DA Seth Williams creates unit to exonerate the innocent

Philadelphia District Attorney Seth Williams today announced that longtime homicide prosecutor Mark Gilson will head a conviction-integrity unit charged with exonerating people imprisoned for crimes they did not commit.
Williams said that it must be ensured that "only the guilty are convicted," and that the public perceived such cases as "tests of the integrity of the system." But the announcement marks a major turnaround: CP has covered Williams' resistance to forming a conviction integrity unit since 2011.
Williams ran on a "smart on crime" platform in 2009 and said that he would "seriously consider" creating such a unit, which now exist in a number of district attorney offices including Manhattan and Dallas. But he later resisted doing so, and even went so far as to dissent from reforms proposed by the state Senate's Advisory Committee on Wrongful Convictions. Last year, Pennsylvania Innocence Project Legal Director Marissa Bluestine said the D.A. had sought to dismiss every single claim of actual innocence they made on procedural grounds.
Today, Bluestine joined Williams at the press conference and praised the new initiative.
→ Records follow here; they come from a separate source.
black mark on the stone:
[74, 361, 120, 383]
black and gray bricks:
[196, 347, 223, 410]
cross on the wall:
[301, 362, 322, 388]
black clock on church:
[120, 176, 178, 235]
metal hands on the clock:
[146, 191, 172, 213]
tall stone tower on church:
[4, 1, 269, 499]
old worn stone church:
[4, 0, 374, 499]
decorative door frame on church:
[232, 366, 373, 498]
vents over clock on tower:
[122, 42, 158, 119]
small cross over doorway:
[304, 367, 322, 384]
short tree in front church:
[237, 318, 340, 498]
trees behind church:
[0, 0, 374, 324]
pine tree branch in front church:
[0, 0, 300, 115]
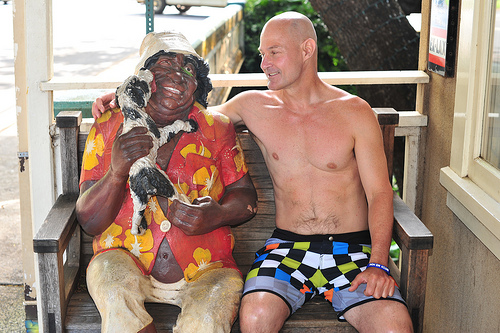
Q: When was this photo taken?
A: During the daytime.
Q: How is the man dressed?
A: In shorts.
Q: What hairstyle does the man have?
A: Bald.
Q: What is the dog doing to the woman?
A: Licking her.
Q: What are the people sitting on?
A: A bench.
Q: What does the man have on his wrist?
A: A bracelet.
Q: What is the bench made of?
A: Wood.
Williams said "he's sorry it took this long," and that the office had been busy making reforms to areas like the charging unit, which should decrease wrongful convictions. Just last year, Williams told CP that his appeals and Post-Conviction Relief Act (PCRA) units "constantly review cases post-conviction" and "do exactly [what] 'conviction integrity' units do elsewhere." But they don't: PCRA units typically fight innocence claims.
One such case in Philadelphia involves Eugene Gilyard and Lance Felder, sentenced to life terms for murders that new evidence strongly suggests two other men committed. In October, a Philadelphia judge ordered a new trial over prosecutors' objections, citing the new evidence and stating that the "evidence supporting the convictions...was terribly weak."
Williams announcement comes after the Philadelphia Police Department agreed to implement recommendations to reform interrogation practices to decrease the possibility of wrongful confessions. Exoneration advocates hope that the state legislature acts next to loosen restrictions on DNA testing. And unlike other states, Pennsylvania provides no financial restitution to the wrongly convicted. Currently, those who are freed after spending years behind bars on a wrongful convictions aren't even entitled to an apology.